**The task:**
Each record should appear again in the response exactly as it does in the original.

**Available records:**
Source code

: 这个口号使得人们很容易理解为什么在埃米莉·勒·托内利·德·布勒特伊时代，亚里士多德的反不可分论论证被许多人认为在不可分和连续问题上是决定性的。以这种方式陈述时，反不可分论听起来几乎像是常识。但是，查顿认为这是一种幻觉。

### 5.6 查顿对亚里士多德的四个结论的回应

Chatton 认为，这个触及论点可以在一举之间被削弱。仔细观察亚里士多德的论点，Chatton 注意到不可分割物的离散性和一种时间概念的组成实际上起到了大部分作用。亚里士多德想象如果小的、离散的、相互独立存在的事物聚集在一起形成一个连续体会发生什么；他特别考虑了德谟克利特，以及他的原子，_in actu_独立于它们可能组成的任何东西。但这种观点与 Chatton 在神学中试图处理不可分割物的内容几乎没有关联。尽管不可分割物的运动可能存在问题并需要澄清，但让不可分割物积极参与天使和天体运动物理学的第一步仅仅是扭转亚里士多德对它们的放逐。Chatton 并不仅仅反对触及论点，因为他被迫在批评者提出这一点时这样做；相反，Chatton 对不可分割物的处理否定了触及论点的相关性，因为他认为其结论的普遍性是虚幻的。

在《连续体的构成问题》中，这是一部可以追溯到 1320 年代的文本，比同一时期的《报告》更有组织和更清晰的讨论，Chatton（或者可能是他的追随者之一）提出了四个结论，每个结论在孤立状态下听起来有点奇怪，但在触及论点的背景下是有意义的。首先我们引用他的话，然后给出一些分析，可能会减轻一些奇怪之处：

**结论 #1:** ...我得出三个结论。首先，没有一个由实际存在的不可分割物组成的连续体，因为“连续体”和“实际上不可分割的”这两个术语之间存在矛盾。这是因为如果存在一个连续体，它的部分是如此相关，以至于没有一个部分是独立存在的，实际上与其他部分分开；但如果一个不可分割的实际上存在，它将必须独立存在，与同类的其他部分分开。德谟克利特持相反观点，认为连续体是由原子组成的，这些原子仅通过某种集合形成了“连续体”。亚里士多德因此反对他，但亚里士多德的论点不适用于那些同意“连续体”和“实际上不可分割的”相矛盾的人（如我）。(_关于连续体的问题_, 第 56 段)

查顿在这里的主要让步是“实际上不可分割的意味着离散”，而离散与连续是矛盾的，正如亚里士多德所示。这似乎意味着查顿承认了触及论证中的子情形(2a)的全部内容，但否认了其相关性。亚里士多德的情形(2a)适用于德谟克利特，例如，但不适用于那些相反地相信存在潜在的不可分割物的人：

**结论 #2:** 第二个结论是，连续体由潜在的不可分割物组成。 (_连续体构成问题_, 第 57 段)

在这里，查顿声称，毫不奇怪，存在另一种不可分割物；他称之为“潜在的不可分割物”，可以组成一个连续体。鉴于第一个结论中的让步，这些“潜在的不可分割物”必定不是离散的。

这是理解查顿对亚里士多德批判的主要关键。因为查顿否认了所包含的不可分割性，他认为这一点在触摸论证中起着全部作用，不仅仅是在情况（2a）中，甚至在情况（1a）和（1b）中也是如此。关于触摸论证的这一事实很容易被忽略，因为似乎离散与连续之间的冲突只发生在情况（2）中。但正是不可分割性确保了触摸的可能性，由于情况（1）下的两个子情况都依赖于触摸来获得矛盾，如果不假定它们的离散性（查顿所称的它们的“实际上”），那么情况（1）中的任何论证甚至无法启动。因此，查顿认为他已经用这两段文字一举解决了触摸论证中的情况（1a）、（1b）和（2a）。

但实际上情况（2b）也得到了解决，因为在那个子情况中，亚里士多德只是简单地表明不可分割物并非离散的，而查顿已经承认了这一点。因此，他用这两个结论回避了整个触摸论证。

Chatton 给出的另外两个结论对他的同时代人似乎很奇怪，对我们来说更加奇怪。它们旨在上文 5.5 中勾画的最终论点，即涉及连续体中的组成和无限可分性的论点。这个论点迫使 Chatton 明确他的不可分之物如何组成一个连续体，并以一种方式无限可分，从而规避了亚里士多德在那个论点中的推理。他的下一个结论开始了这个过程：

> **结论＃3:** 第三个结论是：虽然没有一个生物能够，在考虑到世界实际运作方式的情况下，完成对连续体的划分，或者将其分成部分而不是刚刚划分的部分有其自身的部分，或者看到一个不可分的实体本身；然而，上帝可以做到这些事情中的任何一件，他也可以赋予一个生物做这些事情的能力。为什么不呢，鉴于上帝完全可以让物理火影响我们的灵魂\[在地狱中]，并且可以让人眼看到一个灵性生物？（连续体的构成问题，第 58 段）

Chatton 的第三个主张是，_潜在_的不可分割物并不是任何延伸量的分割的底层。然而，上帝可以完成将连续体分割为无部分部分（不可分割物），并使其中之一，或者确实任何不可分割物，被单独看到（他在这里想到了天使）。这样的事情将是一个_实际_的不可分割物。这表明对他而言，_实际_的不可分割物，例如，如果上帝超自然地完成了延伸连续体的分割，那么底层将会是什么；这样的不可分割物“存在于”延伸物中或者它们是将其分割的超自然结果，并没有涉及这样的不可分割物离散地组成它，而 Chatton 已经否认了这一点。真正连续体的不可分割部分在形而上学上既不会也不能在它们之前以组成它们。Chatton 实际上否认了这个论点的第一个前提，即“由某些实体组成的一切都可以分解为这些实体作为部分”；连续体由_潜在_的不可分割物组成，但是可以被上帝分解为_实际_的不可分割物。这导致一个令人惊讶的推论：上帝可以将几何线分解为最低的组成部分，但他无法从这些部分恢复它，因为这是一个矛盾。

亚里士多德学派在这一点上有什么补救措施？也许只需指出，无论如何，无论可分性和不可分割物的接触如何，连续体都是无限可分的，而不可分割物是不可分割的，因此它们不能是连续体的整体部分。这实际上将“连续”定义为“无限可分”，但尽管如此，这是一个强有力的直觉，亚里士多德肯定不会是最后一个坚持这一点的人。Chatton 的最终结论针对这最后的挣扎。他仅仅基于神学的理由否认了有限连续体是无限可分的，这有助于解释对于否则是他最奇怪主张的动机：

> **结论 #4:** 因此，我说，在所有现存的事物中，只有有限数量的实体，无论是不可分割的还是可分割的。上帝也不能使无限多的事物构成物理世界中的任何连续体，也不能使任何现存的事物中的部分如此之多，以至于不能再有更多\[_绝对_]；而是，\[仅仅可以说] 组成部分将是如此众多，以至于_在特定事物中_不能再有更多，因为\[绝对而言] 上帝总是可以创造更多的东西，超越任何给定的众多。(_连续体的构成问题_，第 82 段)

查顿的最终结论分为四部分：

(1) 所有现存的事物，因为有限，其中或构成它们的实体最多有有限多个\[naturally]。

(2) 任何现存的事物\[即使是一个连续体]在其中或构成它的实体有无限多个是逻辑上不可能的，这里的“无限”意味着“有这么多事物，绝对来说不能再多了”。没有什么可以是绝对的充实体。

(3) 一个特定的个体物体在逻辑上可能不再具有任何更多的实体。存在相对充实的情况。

**Task solution:**
Source code

: 这个口号使得人们很容易理解为什么在埃米莉·勒·托内利·德·布勒特伊时代，亚里士多德的反不可分论论证被许多人认为在不可分和连续问题上是决定性的。以这种方式陈述时，反不可分论听起来几乎像是常识。但是，查顿认为这是一种幻觉。

### 5.6 查顿对亚里士多德的四个结论的回应

Chatton 认为，这个触及论点可以在一举之间被削弱。仔细观察亚里士多德的论点，Chatton 注意到不可分割物的离散性和一种时间概念的组成实际上起到了大部分作用。亚里士多德想象如果小的、离散的、相互独立存在的事物聚集在一起形成一个连续体会发生什么；他特别考虑了德谟克利特，以及他的原子，_in actu_独立于它们可能组成的任何东西。但这种观点与 Chatton 在神学中试图处理不可分割物的内容几乎没有关联。尽管不可分割物的运动可能存在问题并需要澄清，但让不可分割物积极参与天使和天体运动物理学的第一步仅仅是扭转亚里士多德对它们的放逐。Chatton 并不仅仅反对触及论点，因为他被迫在批评者提出这一点时这样做；相反，Chatton 对不可分割物的处理否定了触及论点的相关性，因为他认为其结论的普遍性是虚幻的。

在《连续体的构成问题》中，这是一部可以追溯到 1320 年代的文本，比同一时期的《报告》更有组织和更清晰的讨论，Chatton（或者可能是他的追随者之一）提出了四个结论，每个结论在孤立状态下听起来有点奇怪，但在触及论点的背景下是有意义的。首先我们引用他的话，然后给出一些分析，可能会减轻一些奇怪之处：

**结论 #1:** ...我得出三个结论。首先，没有一个由实际存在的不可分割物组成的连续体，因为“连续体”和“实际上不可分割的”这两个术语之间存在矛盾。这是因为如果存在一个连续体，它的部分是如此相关，以至于没有一个部分是独立存在的，实际上与其他部分分开；但如果一个不可分割的实际上存在，它将必须独立存在，与同类的其他部分分开。德谟克利特持相反观点，认为连续体是由原子组成的，这些原子仅通过某种集合形成了“连续体”。亚里士多德因此反对他，但亚里士多德的论点不适用于那些同意“连续体”和“实际上不可分割的”相矛盾的人（如我）。(_关于连续体的问题_, 第 56 段)

查顿在这里的主要让步是“实际上不可分割的意味着离散”，而离散与连续是矛盾的，正如亚里士多德所示。这似乎意味着查顿承认了触及论证中的子情形(2a)的全部内容，但否认了其相关性。亚里士多德的情形(2a)适用于德谟克利特，例如，但不适用于那些相反地相信存在潜在的不可分割物的人：

**结论 #2:** 第二个结论是，连续体由潜在的不可分割物组成。 (_连续体构成问题_, 第 57 段)

在这里，查顿声称，毫不奇怪，存在另一种不可分割物；他称之为“潜在的不可分割物”，可以组成一个连续体。鉴于第一个结论中的让步，这些“潜在的不可分割物”必定不是离散的。

这是理解查顿对亚里士多德批判的主要关键。因为查顿否认了所包含的不可分割性，他认为这一点在触摸论证中起着全部作用，不仅仅是在情况（2a）中，甚至在情况（1a）和（1b）中也是如此。关于触摸论证的这一事实很容易被忽略，因为似乎离散与连续之间的冲突只发生在情况（2）中。但正是不可分割性确保了触摸的可能性，由于情况（1）下的两个子情况都依赖于触摸来获得矛盾，如果不假定它们的离散性（查顿所称的它们的“实际上”），那么情况（1）中的任何论证甚至无法启动。因此，查顿认为他已经用这两段文字一举解决了触摸论证中的情况（1a）、（1b）和（2a）。

但实际上情况（2b）也得到了解决，因为在那个子情况中，亚里士多德只是简单地表明不可分割物并非离散的，而查顿已经承认了这一点。因此，他用这两个结论回避了整个触摸论证。

Chatton 给出的另外两个结论对他的同时代人似乎很奇怪，对我们来说更加奇怪。它们旨在上文 5.5 中勾画的最终论点，即涉及连续体中的组成和无限可分性的论点。这个论点迫使 Chatton 明确他的不可分之物如何组成一个连续体，并以一种方式无限可分，从而规避了亚里士多德在那个论点中的推理。他的下一个结论开始了这个过程：

> **结论＃3:** 第三个结论是：虽然没有一个生物能够，在考虑到世界实际运作方式的情况下，完成对连续体的划分，或者将其分成部分而不是刚刚划分的部分有其自身的部分，或者看到一个不可分的实体本身；然而，上帝可以做到这些事情中的任何一件，他也可以赋予一个生物做这些事情的能力。为什么不呢，鉴于上帝完全可以让物理火影响我们的灵魂\[在地狱中]，并且可以让人眼看到一个灵性生物？（连续体的构成问题，第 58 段）

Chatton 的第三个主张是，_潜在_的不可分割物并不是任何延伸量的分割的底层。然而，上帝可以完成将连续体分割为无部分部分（不可分割物），并使其中之一，或者确实任何不可分割物，被单独看到（他在这里想到了天使）。这样的事情将是一个_实际_的不可分割物。这表明对他而言，_实际_的不可分割物，例如，如果上帝超自然地完成了延伸连续体的分割，那么底层将会是什么；这样的不可分割物“存在于”延伸物中或者它们是将其分割的超自然结果，并没有涉及这样的不可分割物离散地组成它，而 Chatton 已经否认了这一点。真正连续体的不可分割部分在形而上学上既不会也不能在它们之前以组成它们。Chatton 实际上否认了这个论点的第一个前提，即“由某些实体组成的一切都可以分解为这些实体作为部分”；连续体由_潜在_的不可分割物组成，但是可以被上帝分解为_实际_的不可分割物。这导致一个令人惊讶的推论：上帝可以将几何线分解为最低的组成部分，但他无法从这些部分恢复它，因为这是一个矛盾。

亚里士多德学派在这一点上有什么补救措施？也许只需指出，无论如何，无论可分性和不可分割物的接触如何，连续体都是无限可分的，而不可分割物是不可分割的，因此它们不能是连续体的整体部分。这实际上将“连续”定义为“无限可分”，但尽管如此，这是一个强有力的直觉，亚里士多德肯定不会是最后一个坚持这一点的人。Chatton 的最终结论针对这最后的挣扎。他仅仅基于神学的理由否认了有限连续体是无限可分的，这有助于解释对于否则是他最奇怪主张的动机：

> **结论 #4:** 因此，我说，在所有现存的事物中，只有有限数量的实体，无论是不可分割的还是可分割的。上帝也不能使无限多的事物构成物理世界中的任何连续体，也不能使任何现存的事物中的部分如此之多，以至于不能再有更多\[_绝对_]；而是，\[仅仅可以说] 组成部分将是如此众多，以至于_在特定事物中_不能再有更多，因为\[绝对而言] 上帝总是可以创造更多的东西，超越任何给定的众多。(_连续体的构成问题_，第 82 段)

查顿的最终结论分为四部分：

(1) 所有现存的事物，因为有限，其中或构成它们的实体最多有有限多个\[naturally]。

(2) 任何现存的事物\[即使是一个连续体]在其中或构成它的实体有无限多个是逻辑上不可能的，这里的“无限”意味着“有这么多事物，绝对来说不能再多了”。没有什么可以是绝对的充实体。

(3) 一个特定的个体物体在逻辑上可能不再具有任何更多的实体。存在相对充实的情况。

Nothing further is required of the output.